Short exercise
Rewrite these lines with "common name" replaced by "vernacular name" everywhere it occurs, leaving everything else as it is. Omit the pictures from your answer.

Raw records:

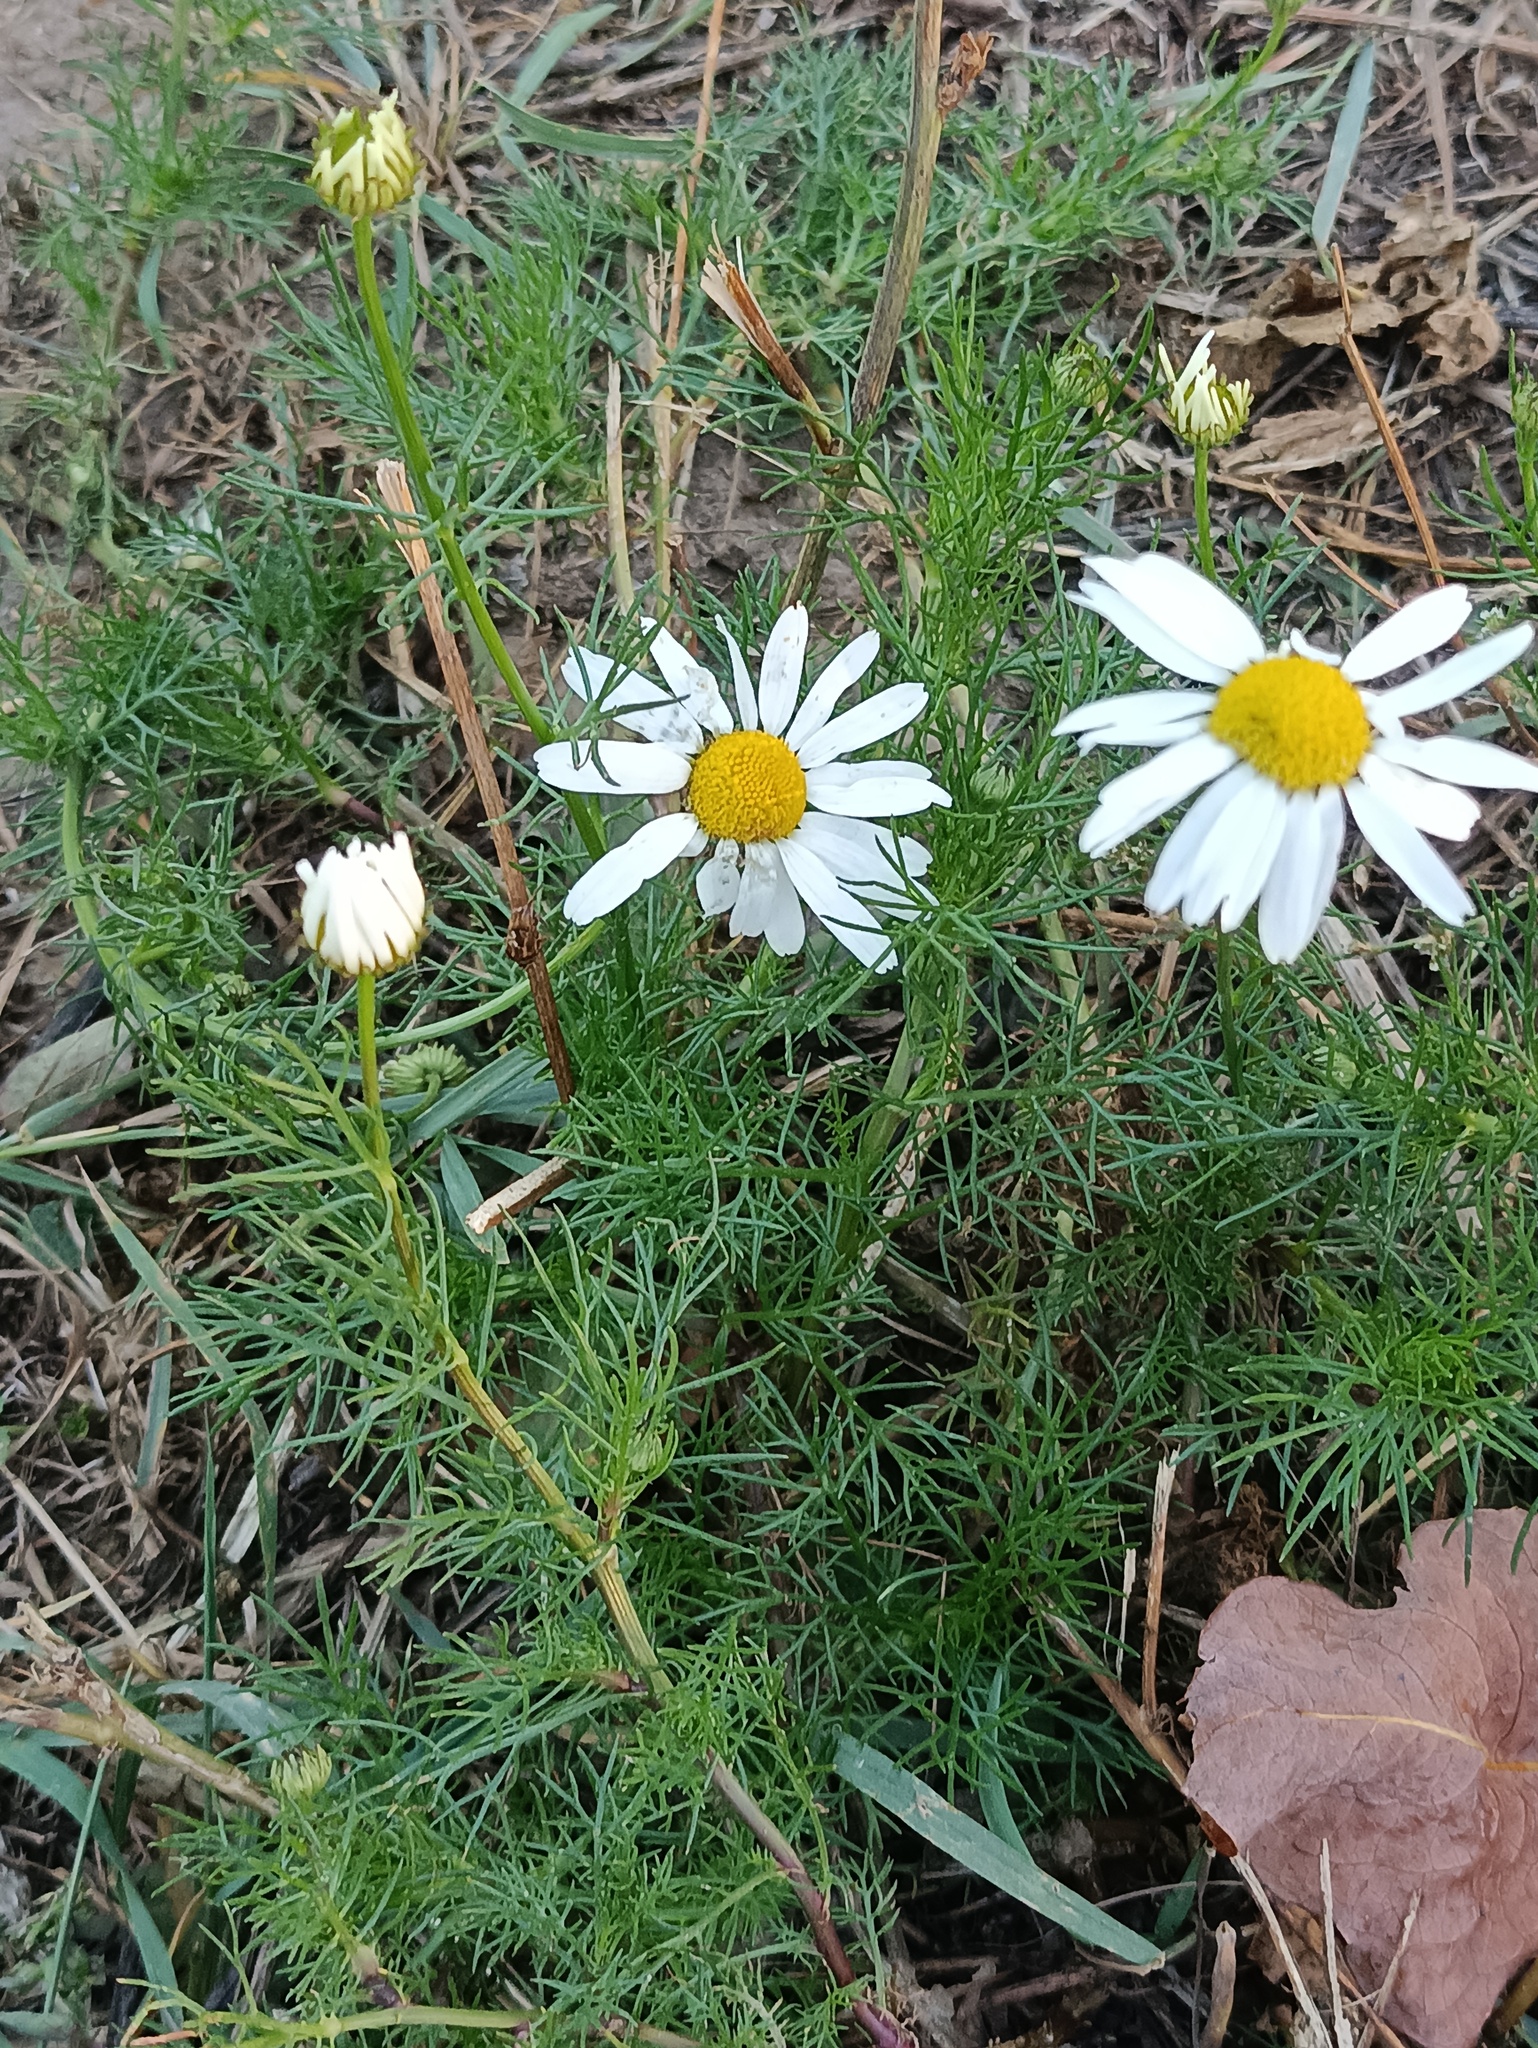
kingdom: Plantae
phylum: Tracheophyta
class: Magnoliopsida
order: Asterales
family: Asteraceae
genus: Tripleurospermum
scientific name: Tripleurospermum inodorum
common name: Scentless mayweed
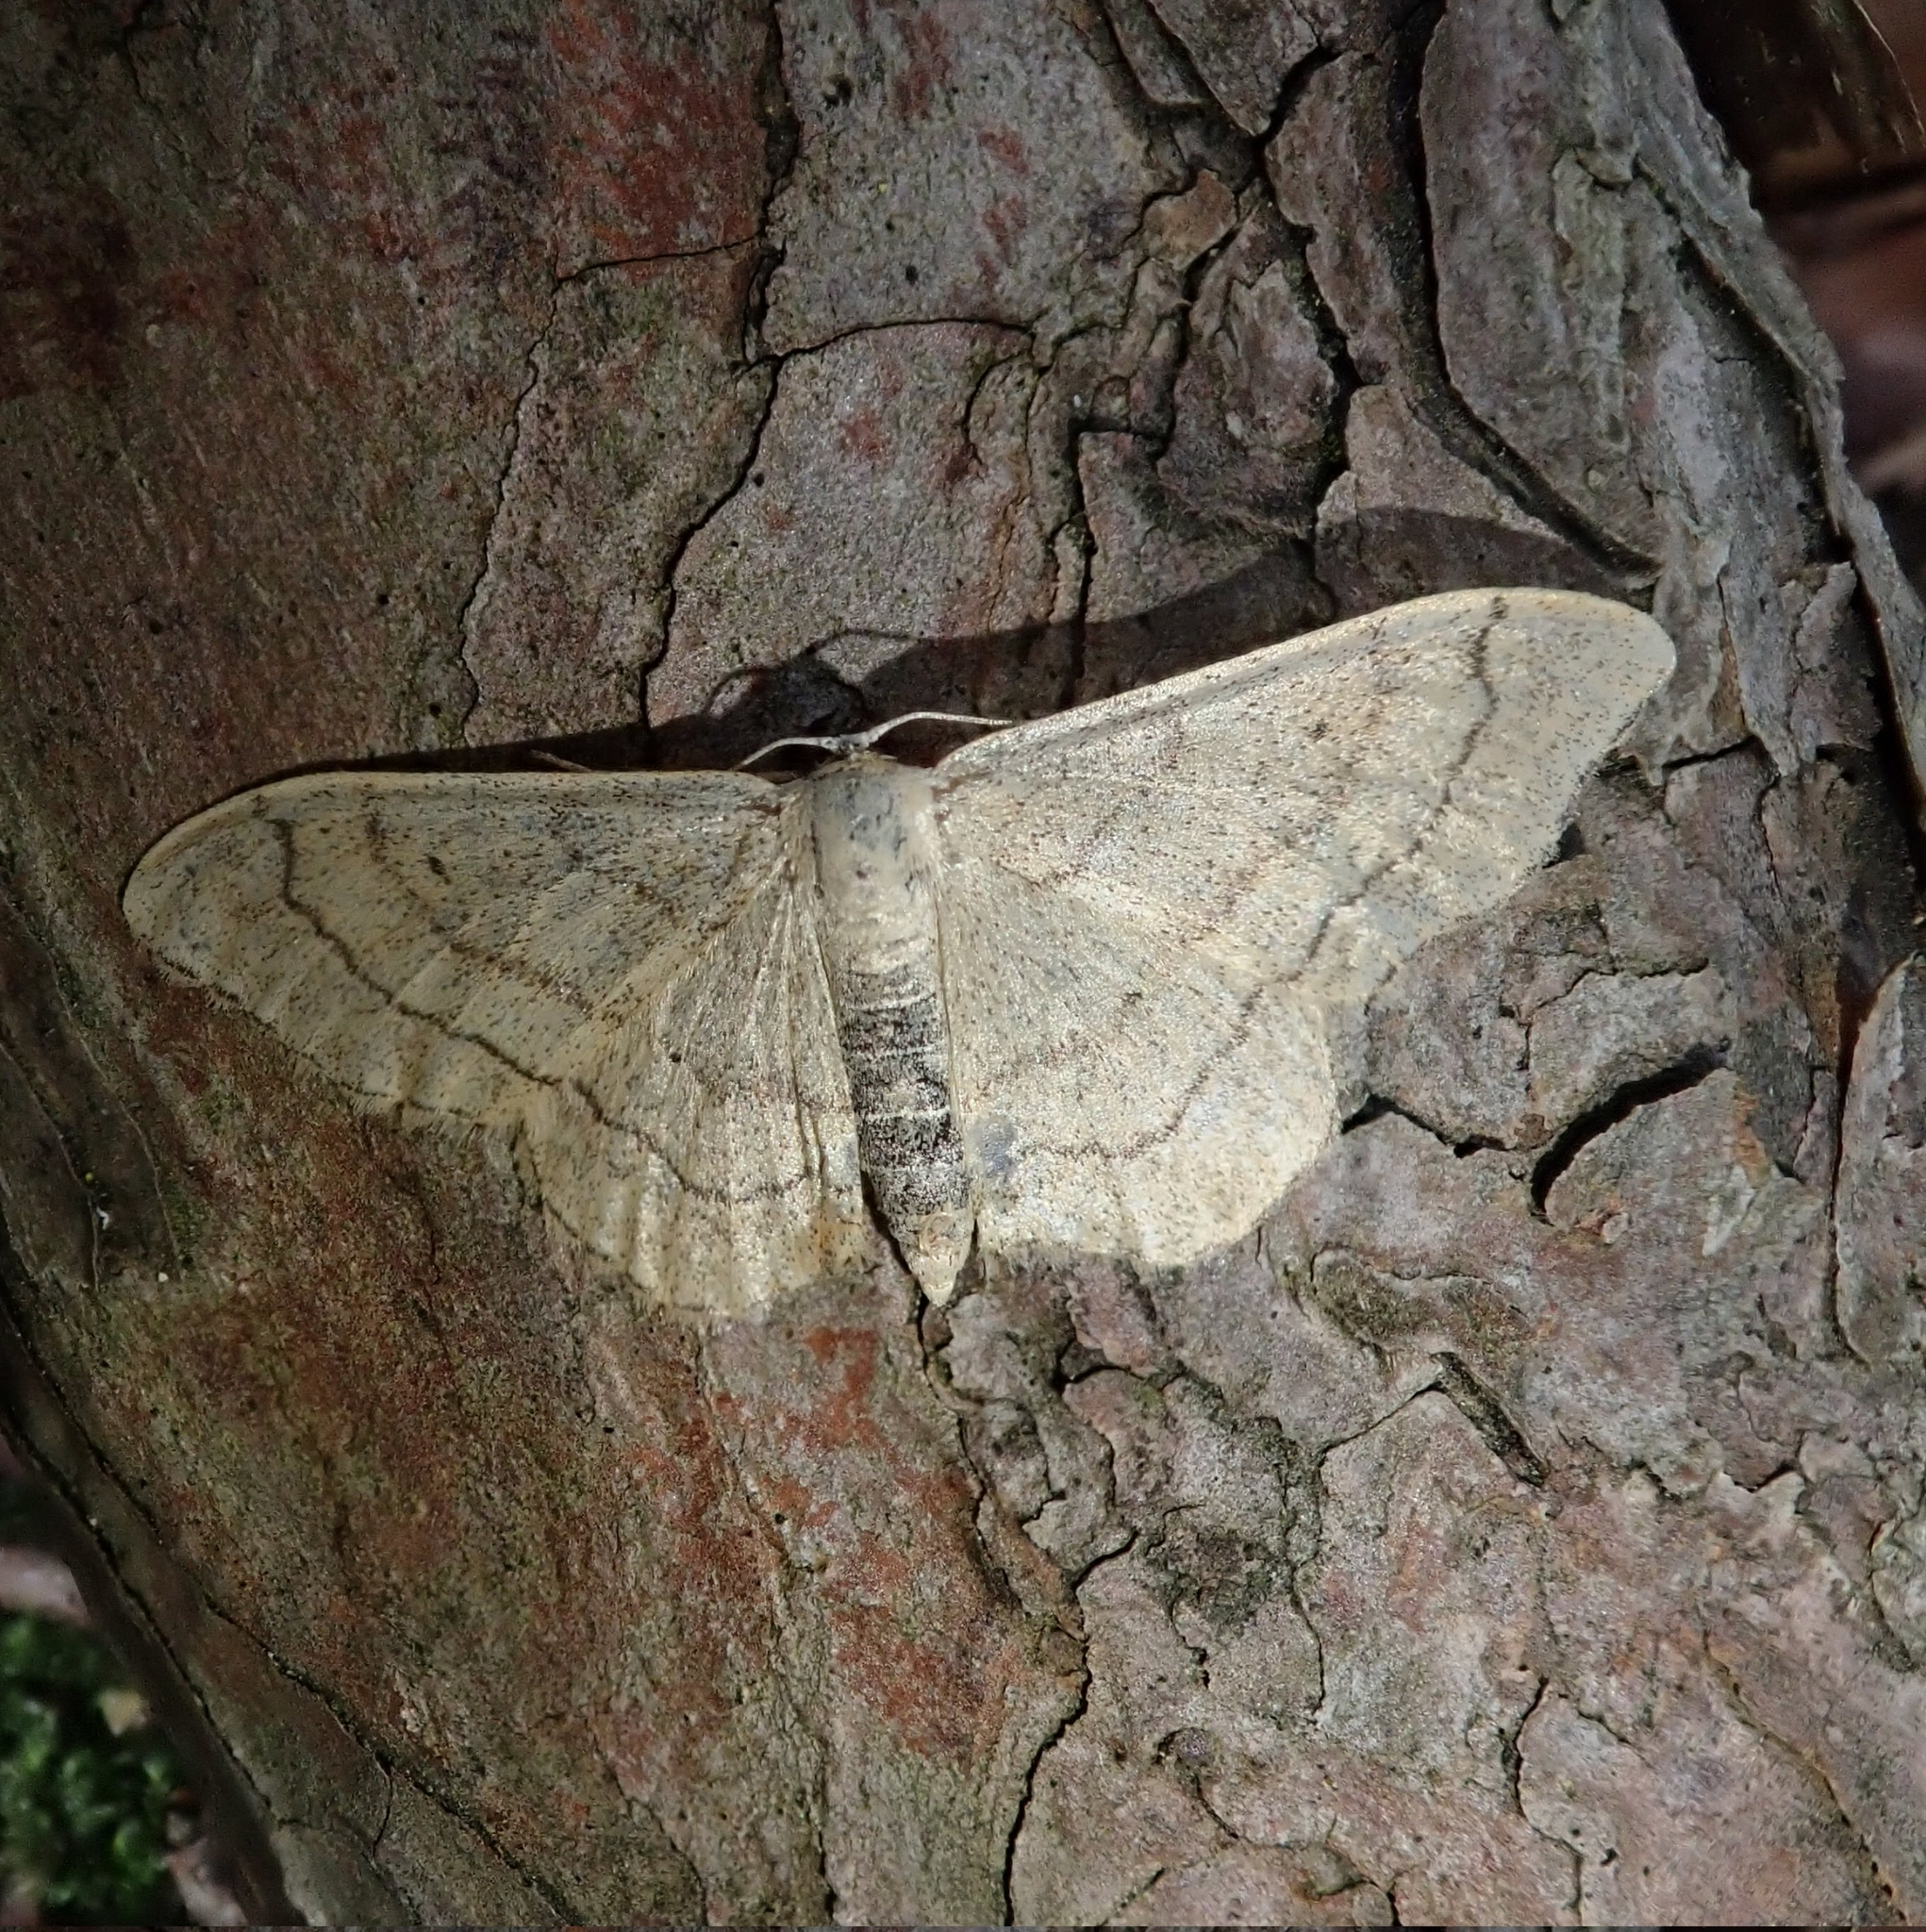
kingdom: Animalia
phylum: Arthropoda
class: Insecta
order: Lepidoptera
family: Geometridae
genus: Idaea
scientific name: Idaea aversata
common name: Riband wave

Answer to this exercise
kingdom: Plantae
phylum: Tracheophyta
class: Magnoliopsida
order: Asterales
family: Asteraceae
genus: Tripleurospermum
scientific name: Tripleurospermum inodorum
vernacular name: Scentless mayweed
kingdom: Animalia
phylum: Arthropoda
class: Insecta
order: Lepidoptera
family: Geometridae
genus: Idaea
scientific name: Idaea aversata
vernacular name: Riband wave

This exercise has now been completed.